### WHAT IS BEING ASKED
Quote all entries in full, exactly.
● ● ● ● ●
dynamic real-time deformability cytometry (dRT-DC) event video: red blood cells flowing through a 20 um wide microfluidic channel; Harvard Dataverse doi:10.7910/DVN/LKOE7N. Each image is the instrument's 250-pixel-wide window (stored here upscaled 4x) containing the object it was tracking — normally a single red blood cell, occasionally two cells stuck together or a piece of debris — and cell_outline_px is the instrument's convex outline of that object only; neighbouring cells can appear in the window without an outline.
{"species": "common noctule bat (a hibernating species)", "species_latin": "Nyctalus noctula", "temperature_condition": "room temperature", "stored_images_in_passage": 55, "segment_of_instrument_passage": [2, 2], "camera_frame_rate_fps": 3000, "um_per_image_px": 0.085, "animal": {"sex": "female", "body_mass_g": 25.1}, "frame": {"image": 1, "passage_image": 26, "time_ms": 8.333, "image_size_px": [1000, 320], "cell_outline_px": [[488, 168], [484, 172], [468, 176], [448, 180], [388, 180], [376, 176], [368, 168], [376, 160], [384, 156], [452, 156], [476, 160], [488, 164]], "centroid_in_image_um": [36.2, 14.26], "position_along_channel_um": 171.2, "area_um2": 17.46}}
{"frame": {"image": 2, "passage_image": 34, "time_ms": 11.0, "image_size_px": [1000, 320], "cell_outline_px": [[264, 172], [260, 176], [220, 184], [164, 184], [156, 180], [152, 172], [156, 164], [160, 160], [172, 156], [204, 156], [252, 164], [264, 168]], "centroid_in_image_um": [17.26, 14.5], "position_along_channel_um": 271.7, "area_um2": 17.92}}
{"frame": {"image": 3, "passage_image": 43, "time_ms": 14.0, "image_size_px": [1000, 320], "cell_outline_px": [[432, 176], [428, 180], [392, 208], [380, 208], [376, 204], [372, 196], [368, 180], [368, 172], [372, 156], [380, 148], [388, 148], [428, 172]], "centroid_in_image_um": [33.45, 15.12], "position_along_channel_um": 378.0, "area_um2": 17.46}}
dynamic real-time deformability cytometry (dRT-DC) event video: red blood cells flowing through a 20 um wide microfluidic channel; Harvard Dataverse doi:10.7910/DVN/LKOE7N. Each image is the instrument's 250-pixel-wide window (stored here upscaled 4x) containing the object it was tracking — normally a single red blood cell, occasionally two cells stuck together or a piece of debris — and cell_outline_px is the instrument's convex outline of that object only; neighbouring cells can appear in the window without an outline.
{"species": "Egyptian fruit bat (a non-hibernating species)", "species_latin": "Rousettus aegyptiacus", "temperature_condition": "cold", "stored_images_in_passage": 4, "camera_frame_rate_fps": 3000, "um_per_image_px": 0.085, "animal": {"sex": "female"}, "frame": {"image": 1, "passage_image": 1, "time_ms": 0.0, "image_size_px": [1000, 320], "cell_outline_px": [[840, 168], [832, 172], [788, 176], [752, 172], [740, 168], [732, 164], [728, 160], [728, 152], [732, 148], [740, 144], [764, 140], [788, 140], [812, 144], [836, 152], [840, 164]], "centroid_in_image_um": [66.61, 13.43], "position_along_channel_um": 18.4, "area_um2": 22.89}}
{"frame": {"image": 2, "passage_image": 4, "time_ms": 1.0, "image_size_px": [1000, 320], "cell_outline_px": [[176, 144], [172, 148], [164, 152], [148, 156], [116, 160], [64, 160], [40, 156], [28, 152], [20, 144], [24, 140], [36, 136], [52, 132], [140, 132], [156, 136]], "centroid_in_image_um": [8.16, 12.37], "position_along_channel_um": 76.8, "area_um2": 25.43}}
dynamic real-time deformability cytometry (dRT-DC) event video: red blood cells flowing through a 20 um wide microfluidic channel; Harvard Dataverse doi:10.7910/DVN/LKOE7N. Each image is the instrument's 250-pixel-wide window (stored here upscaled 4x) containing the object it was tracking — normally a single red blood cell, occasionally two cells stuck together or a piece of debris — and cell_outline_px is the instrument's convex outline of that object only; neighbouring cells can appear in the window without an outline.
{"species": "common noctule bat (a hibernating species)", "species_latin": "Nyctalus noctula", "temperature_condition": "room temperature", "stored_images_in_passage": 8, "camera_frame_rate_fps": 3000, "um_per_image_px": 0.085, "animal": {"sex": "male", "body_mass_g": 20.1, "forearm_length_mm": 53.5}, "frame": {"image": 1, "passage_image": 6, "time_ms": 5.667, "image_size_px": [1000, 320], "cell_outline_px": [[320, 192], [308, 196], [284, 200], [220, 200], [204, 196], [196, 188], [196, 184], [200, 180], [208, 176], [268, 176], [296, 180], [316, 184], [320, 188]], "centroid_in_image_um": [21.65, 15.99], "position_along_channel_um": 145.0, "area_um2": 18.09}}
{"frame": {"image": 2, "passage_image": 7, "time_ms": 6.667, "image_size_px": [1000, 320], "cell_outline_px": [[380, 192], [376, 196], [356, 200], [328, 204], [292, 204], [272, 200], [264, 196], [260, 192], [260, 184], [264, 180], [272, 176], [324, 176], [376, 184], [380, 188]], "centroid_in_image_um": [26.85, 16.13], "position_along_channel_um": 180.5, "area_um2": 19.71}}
● ● ● ● ●
### TASK RESPONSE
dynamic real-time deformability cytometry (dRT-DC) event video: red blood cells flowing through a 20 um wide microfluidic channel; Harvard Dataverse doi:10.7910/DVN/LKOE7N. Each image is the instrument's 250-pixel-wide window (stored here upscaled 4x) containing the object it was tracking — normally a single red blood cell, occasionally two cells stuck together or a piece of debris — and cell_outline_px is the instrument's convex outline of that object only; neighbouring cells can appear in the window without an outline.
{"species": "common noctule bat (a hibernating species)", "species_latin": "Nyctalus noctula", "temperature_condition": "room temperature", "stored_images_in_passage": 55, "segment_of_instrument_passage": [2, 2], "camera_frame_rate_fps": 3000, "um_per_image_px": 0.085, "animal": {"sex": "female", "body_mass_g": 25.1}, "frame": {"image": 1, "passage_image": 26, "time_ms": 8.333, "image_size_px": [1000, 320], "cell_outline_px": [[488, 168], [484, 172], [468, 176], [448, 180], [388, 180], [376, 176], [368, 168], [376, 160], [384, 156], [452, 156], [476, 160], [488, 164]], "centroid_in_image_um": [36.2, 14.26], "position_along_channel_um": 171.2, "area_um2": 17.46}}
{"frame": {"image": 2, "passage_image": 34, "time_ms": 11.0, "image_size_px": [1000, 320], "cell_outline_px": [[264, 172], [260, 176], [220, 184], [164, 184], [156, 180], [152, 172], [156, 164], [160, 160], [172, 156], [204, 156], [252, 164], [264, 168]], "centroid_in_image_um": [17.26, 14.5], "position_along_channel_um": 271.7, "area_um2": 17.92}}
{"frame": {"image": 3, "passage_image": 43, "time_ms": 14.0, "image_size_px": [1000, 320], "cell_outline_px": [[432, 176], [428, 180], [392, 208], [380, 208], [376, 204], [372, 196], [368, 180], [368, 172], [372, 156], [380, 148], [388, 148], [428, 172]], "centroid_in_image_um": [33.45, 15.12], "position_along_channel_um": 378.0, "area_um2": 17.46}}
dynamic real-time deformability cytometry (dRT-DC) event video: red blood cells flowing through a 20 um wide microfluidic channel; Harvard Dataverse doi:10.7910/DVN/LKOE7N. Each image is the instrument's 250-pixel-wide window (stored here upscaled 4x) containing the object it was tracking — normally a single red blood cell, occasionally two cells stuck together or a piece of debris — and cell_outline_px is the instrument's convex outline of that object only; neighbouring cells can appear in the window without an outline.
{"species": "Egyptian fruit bat (a non-hibernating species)", "species_latin": "Rousettus aegyptiacus", "temperature_condition": "cold", "stored_images_in_passage": 4, "camera_frame_rate_fps": 3000, "um_per_image_px": 0.085, "animal": {"sex": "female"}, "frame": {"image": 1, "passage_image": 1, "time_ms": 0.0, "image_size_px": [1000, 320], "cell_outline_px": [[840, 168], [832, 172], [788, 176], [752, 172], [740, 168], [732, 164], [728, 160], [728, 152], [732, 148], [740, 144], [764, 140], [788, 140], [812, 144], [836, 152], [840, 164]], "centroid_in_image_um": [66.61, 13.43], "position_along_channel_um": 18.4, "area_um2": 22.89}}
{"frame": {"image": 2, "passage_image": 4, "time_ms": 1.0, "image_size_px": [1000, 320], "cell_outline_px": [[176, 144], [172, 148], [164, 152], [148, 156], [116, 160], [64, 160], [40, 156], [28, 152], [20, 144], [24, 140], [36, 136], [52, 132], [140, 132], [156, 136]], "centroid_in_image_um": [8.16, 12.37], "position_along_channel_um": 76.8, "area_um2": 25.43}}
dynamic real-time deformability cytometry (dRT-DC) event video: red blood cells flowing through a 20 um wide microfluidic channel; Harvard Dataverse doi:10.7910/DVN/LKOE7N. Each image is the instrument's 250-pixel-wide window (stored here upscaled 4x) containing the object it was tracking — normally a single red blood cell, occasionally two cells stuck together or a piece of debris — and cell_outline_px is the instrument's convex outline of that object only; neighbouring cells can appear in the window without an outline.
{"species": "common noctule bat (a hibernating species)", "species_latin": "Nyctalus noctula", "temperature_condition": "room temperature", "stored_images_in_passage": 8, "camera_frame_rate_fps": 3000, "um_per_image_px": 0.085, "animal": {"sex": "male", "body_mass_g": 20.1, "forearm_length_mm": 53.5}, "frame": {"image": 1, "passage_image": 6, "time_ms": 5.667, "image_size_px": [1000, 320], "cell_outline_px": [[320, 192], [308, 196], [284, 200], [220, 200], [204, 196], [196, 188], [196, 184], [200, 180], [208, 176], [268, 176], [296, 180], [316, 184], [320, 188]], "centroid_in_image_um": [21.65, 15.99], "position_along_channel_um": 145.0, "area_um2": 18.09}}
{"frame": {"image": 2, "passage_image": 7, "time_ms": 6.667, "image_size_px": [1000, 320], "cell_outline_px": [[380, 192], [376, 196], [356, 200], [328, 204], [292, 204], [272, 200], [264, 196], [260, 192], [260, 184], [264, 180], [272, 176], [324, 176], [376, 184], [380, 188]], "centroid_in_image_um": [26.85, 16.13], "position_along_channel_um": 180.5, "area_um2": 19.71}}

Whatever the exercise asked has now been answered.